Since the whole point here is to bridge from wired to wireless, you will need to create bridge devices for the 100 and 200 vlans. Name them something like br-vlan100 and make it the device of the vlan100 network interfaces. This is the same as the existing br-lan bridge except the proto of the new interfaces is unmanaged. (the interface part doesn't actually do anything, but it must exist for the bridge to be instantiated.)
Before you go much further you should create a temporary "admin" network so you can log in to the router directly by wifi no matter what you do to the Ethernet. This network should have:
A /24 private IPv4 outside the range of any of your other networks (192.168.Y.1/24, where Y doesn't match any of your other networks)
a DHCP server
lan firewall zone
a separate wifi AP with encryption
Connect your PC to this AP and log in at 192.168.Y.1, and use this connection from now on until you have lan working again.

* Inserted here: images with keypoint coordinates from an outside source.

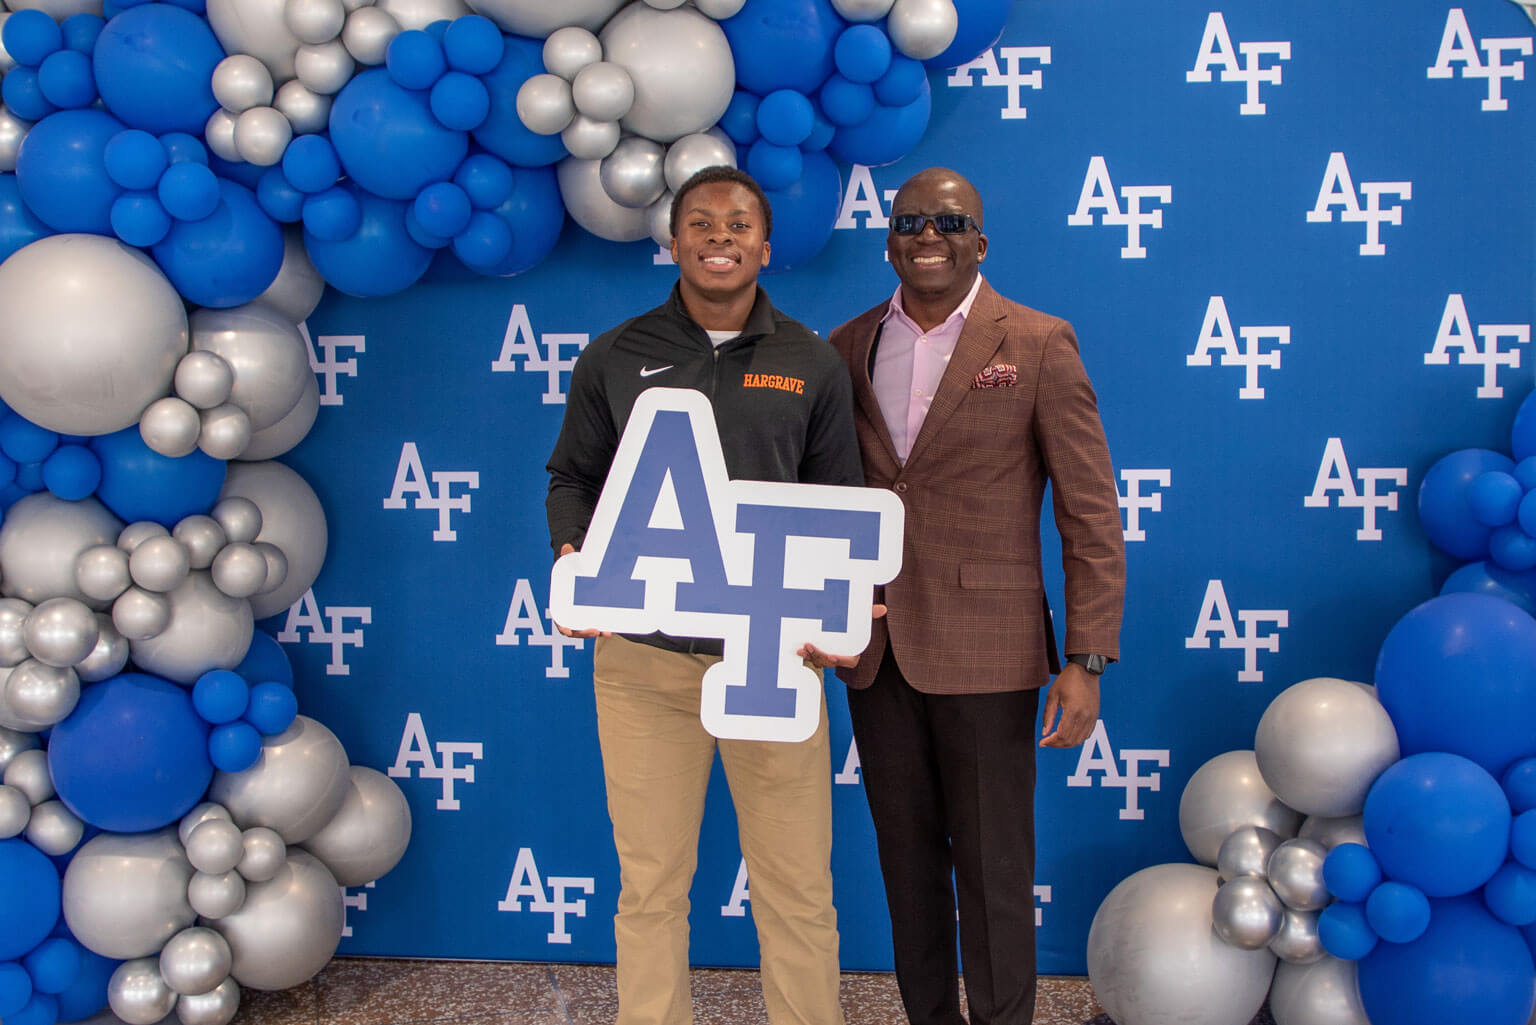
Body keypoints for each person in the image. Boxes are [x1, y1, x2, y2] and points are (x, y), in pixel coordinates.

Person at [546, 166, 860, 1025]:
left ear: (765, 244)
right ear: (673, 241)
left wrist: (844, 612)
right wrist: (576, 556)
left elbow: (837, 503)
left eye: (738, 224)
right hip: (645, 664)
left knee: (797, 885)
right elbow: (572, 475)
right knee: (650, 884)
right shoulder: (615, 354)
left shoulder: (812, 361)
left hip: (774, 663)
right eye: (700, 222)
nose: (719, 236)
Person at [823, 167, 1126, 1025]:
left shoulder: (1036, 340)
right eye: (912, 220)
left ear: (980, 243)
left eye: (950, 222)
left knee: (994, 869)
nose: (929, 235)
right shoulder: (844, 346)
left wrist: (1086, 657)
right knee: (906, 865)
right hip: (875, 648)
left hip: (992, 649)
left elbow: (1090, 509)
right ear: (888, 239)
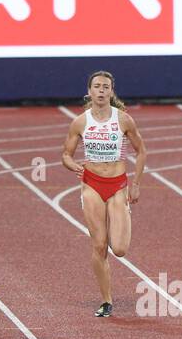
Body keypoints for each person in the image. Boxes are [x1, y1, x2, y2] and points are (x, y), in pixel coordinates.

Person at [61, 71, 147, 318]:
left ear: (111, 91)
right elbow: (66, 154)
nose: (101, 90)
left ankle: (122, 217)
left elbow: (141, 151)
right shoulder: (80, 122)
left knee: (119, 249)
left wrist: (136, 183)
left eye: (105, 87)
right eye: (97, 86)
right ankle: (106, 300)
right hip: (92, 185)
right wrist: (73, 165)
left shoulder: (124, 120)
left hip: (118, 185)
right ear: (89, 91)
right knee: (99, 245)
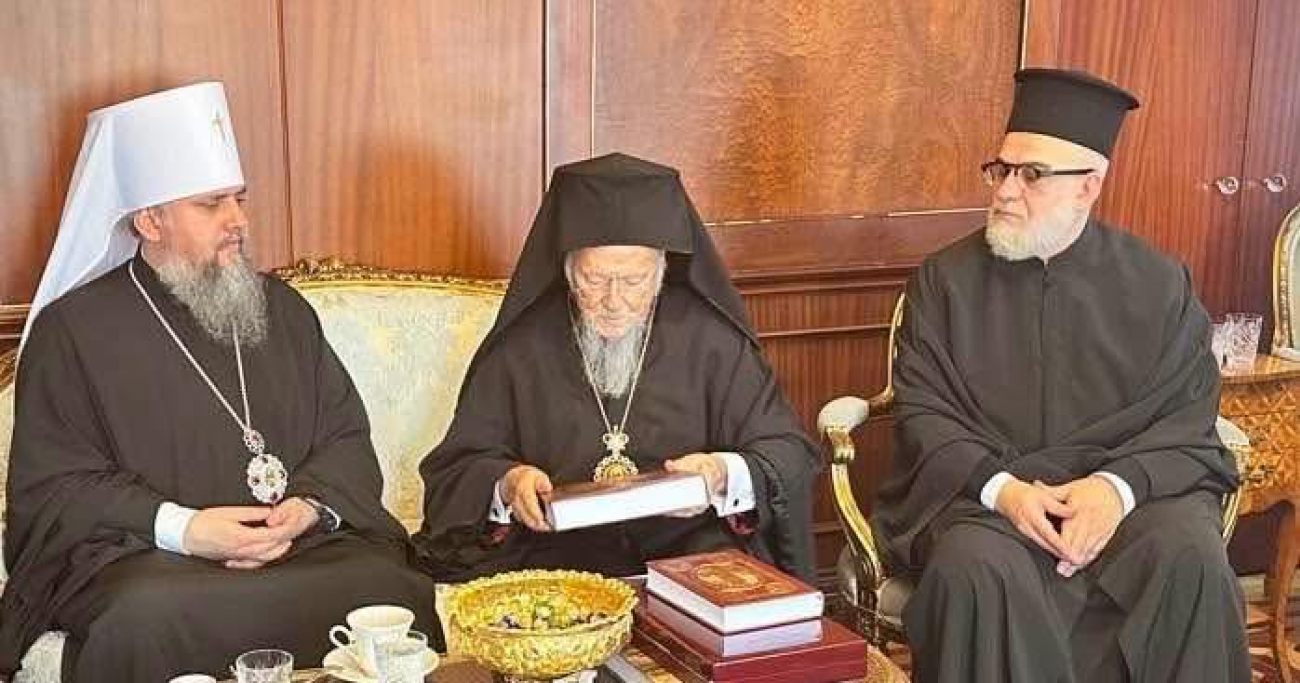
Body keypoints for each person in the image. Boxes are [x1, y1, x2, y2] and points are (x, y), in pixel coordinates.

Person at [1, 82, 437, 682]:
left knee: (387, 586)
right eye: (211, 205)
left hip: (297, 547)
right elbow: (57, 488)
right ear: (150, 220)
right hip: (153, 558)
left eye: (238, 199)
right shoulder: (74, 330)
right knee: (142, 616)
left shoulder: (282, 309)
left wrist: (308, 507)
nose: (238, 221)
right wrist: (187, 530)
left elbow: (344, 436)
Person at [873, 68, 1248, 683]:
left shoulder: (1159, 283)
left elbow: (1186, 414)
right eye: (1001, 169)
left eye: (1032, 175)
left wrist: (1114, 489)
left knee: (1191, 555)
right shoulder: (945, 281)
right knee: (973, 569)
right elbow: (924, 411)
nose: (1005, 191)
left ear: (1089, 187)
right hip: (992, 501)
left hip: (1128, 503)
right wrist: (1007, 492)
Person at [414, 153, 820, 582]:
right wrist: (508, 482)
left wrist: (719, 474)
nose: (613, 300)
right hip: (554, 553)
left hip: (689, 549)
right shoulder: (522, 345)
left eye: (633, 281)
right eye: (594, 279)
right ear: (569, 270)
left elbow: (788, 452)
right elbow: (456, 468)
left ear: (661, 271)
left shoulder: (711, 340)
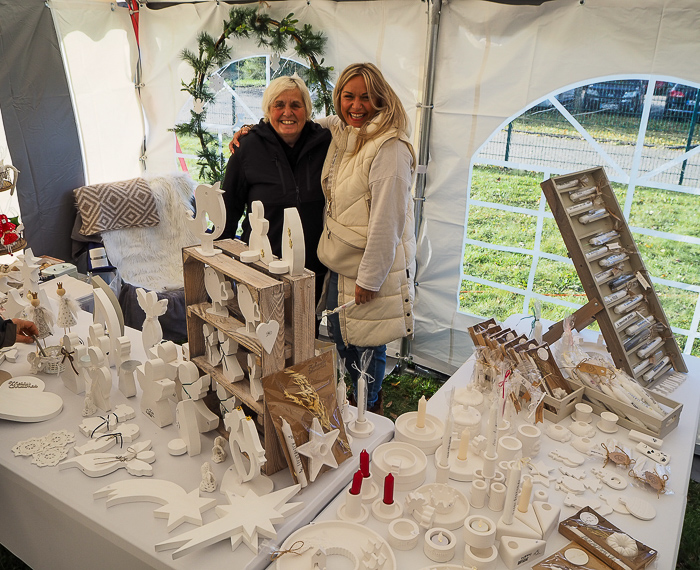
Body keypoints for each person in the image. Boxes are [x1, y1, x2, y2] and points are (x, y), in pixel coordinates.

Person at [316, 63, 416, 414]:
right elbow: (319, 123)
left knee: (368, 344)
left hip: (369, 267)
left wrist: (370, 279)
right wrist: (259, 126)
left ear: (382, 99)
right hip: (342, 261)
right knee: (342, 335)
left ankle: (368, 410)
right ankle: (353, 399)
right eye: (349, 97)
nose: (356, 106)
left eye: (366, 97)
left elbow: (388, 222)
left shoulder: (390, 148)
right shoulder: (348, 133)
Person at [220, 75, 332, 309]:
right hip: (261, 269)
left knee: (305, 328)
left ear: (307, 110)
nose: (287, 112)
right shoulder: (247, 148)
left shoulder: (326, 144)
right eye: (279, 105)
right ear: (268, 110)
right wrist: (222, 269)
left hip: (312, 271)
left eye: (295, 105)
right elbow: (227, 213)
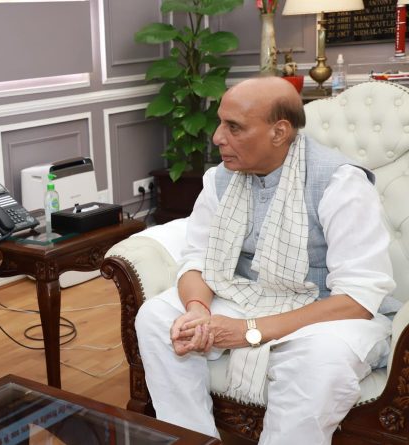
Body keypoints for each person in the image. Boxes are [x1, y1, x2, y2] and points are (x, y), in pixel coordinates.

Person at [135, 77, 396, 444]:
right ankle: (192, 438)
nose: (217, 137)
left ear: (279, 132)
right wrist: (197, 310)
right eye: (220, 123)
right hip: (245, 295)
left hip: (327, 312)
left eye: (234, 127)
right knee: (157, 317)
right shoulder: (220, 179)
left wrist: (249, 330)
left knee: (320, 358)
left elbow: (357, 298)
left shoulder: (340, 183)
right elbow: (197, 260)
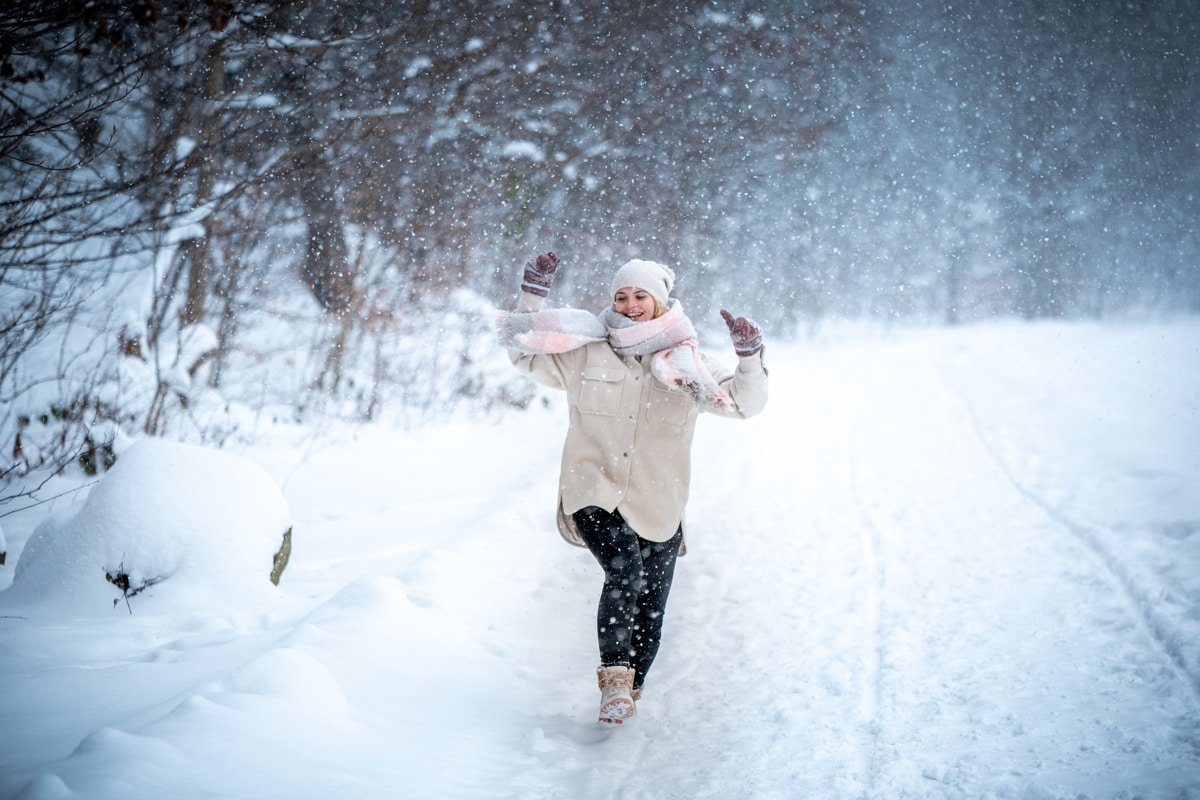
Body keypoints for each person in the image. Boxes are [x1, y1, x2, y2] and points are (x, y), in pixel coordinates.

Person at [497, 252, 768, 725]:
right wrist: (532, 296)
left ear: (660, 302)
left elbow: (745, 404)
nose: (629, 305)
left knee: (651, 605)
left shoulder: (690, 364)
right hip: (593, 489)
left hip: (660, 500)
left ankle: (632, 686)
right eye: (621, 296)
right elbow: (524, 352)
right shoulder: (586, 351)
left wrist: (749, 358)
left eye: (640, 295)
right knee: (625, 571)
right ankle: (615, 681)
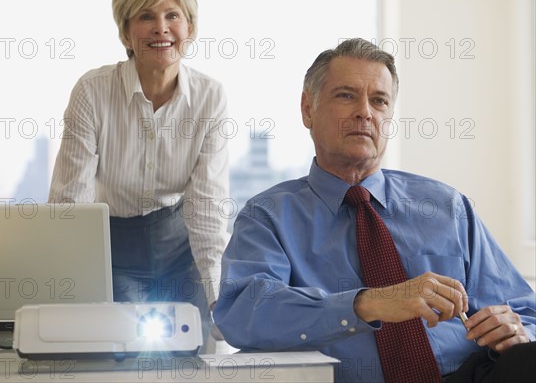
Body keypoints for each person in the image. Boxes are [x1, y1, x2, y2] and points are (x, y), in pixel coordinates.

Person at [213, 38, 535, 382]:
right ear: (308, 109)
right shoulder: (269, 216)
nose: (365, 112)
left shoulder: (446, 206)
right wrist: (369, 304)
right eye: (346, 95)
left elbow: (525, 310)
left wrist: (518, 329)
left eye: (379, 100)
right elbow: (243, 312)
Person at [48, 0, 229, 349]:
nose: (161, 28)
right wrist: (69, 290)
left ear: (190, 28)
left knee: (193, 355)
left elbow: (207, 207)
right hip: (113, 249)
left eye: (172, 16)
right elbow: (70, 204)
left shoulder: (211, 97)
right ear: (127, 32)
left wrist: (218, 295)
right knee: (121, 356)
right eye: (146, 16)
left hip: (181, 250)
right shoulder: (92, 92)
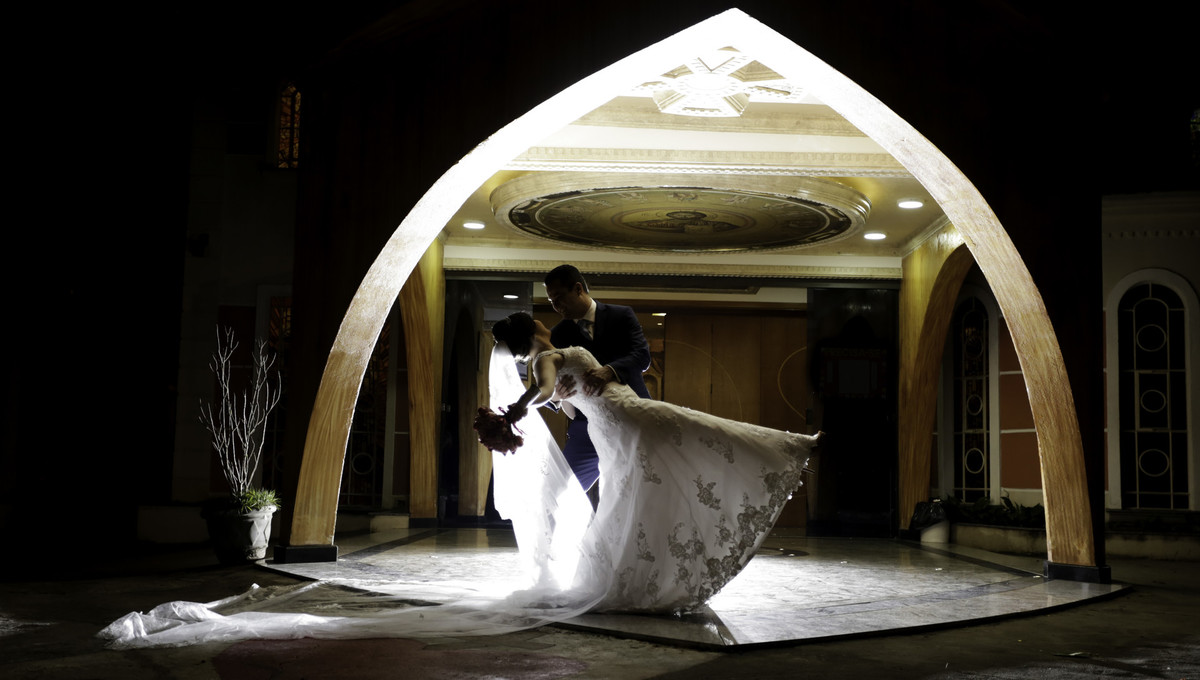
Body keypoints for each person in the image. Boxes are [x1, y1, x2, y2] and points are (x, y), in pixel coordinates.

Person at [484, 311, 819, 613]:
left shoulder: (552, 354)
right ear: (533, 328)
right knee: (700, 431)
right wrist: (521, 405)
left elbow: (562, 398)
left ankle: (638, 577)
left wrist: (556, 394)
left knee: (643, 489)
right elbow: (543, 389)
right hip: (626, 417)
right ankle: (790, 447)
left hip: (616, 425)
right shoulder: (545, 356)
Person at [542, 264, 651, 503]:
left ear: (578, 289)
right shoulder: (557, 334)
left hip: (633, 417)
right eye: (551, 301)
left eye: (559, 298)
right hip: (587, 425)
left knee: (642, 491)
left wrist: (610, 371)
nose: (556, 306)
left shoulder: (622, 316)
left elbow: (642, 357)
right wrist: (557, 396)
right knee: (560, 491)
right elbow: (551, 385)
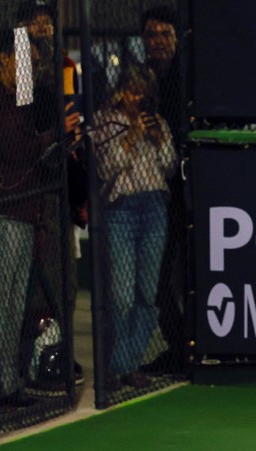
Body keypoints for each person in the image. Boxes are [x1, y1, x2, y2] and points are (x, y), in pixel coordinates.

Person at [0, 31, 79, 411]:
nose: (30, 67)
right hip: (2, 212)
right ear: (4, 59)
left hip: (24, 210)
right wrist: (53, 134)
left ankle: (6, 384)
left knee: (14, 306)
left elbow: (32, 147)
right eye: (24, 59)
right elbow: (13, 147)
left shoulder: (20, 99)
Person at [89, 64, 177, 391]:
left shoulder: (157, 121)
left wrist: (158, 139)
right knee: (122, 295)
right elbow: (106, 167)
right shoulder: (105, 121)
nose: (138, 99)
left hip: (153, 206)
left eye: (143, 93)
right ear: (121, 91)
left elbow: (169, 166)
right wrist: (131, 137)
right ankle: (115, 365)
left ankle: (130, 364)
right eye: (133, 92)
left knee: (147, 293)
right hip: (121, 209)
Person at [137, 4, 188, 376]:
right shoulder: (139, 81)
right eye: (151, 35)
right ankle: (179, 345)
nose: (157, 41)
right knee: (156, 277)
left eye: (164, 34)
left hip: (182, 187)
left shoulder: (187, 77)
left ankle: (190, 346)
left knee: (183, 272)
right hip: (150, 192)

The "trunk" cable to your main router will carry the several networks on one physical link, which are split back out into separate logical networks by checking their VLAN tags. Thus in the switch you need to set all the VLANs of interest to be tagged on this cable, and the device on the other end also needs to be set to use tagged traffic with the same numbers.
The administrative (lan) network, VLAN 1, should also be tagged at both ends, and this is why I suggested setting up a separate way to log into the OpenWrt router in case this link ends up broken.
But it still does not work. When I try to connect via wifi with the 100.. I can see that a signal is establashing on the wireless site. But I get an alert that no IP is received.
Do I have to make settings in the "Bridge VLAN filtering" segment?
No you don't need to do bridge VLAN filtering (VLANs within a bridge), because each VLAN is a separate bridge. Inside the bridge, the packets are untagged. They get tagged at the boundary to Ethernet because of the notation eth0.100.
In your wifi config the network should be vlan100 etc. Then when you look at the bridge status you should see two ports, eth0.100 and a wlan.
DHCP addresses are going to be assigned by the main router, not OpenWrt. The trunk link and the main router itself must be properly configured. I would suggest opening an Ethernet port on the main router as untagged on the guest network then connect a laptop to that port and confirm it gets an IP address and has Internet access.
There is one thing I can not use so far. But this is a setting on the Lancom Router.
Have u heard of a so called Interface Tag additionally to the VLAN ID? I can set it up in the Lancom Router. The Interface Tag on all interfaces means that I can see all other networks from all networks.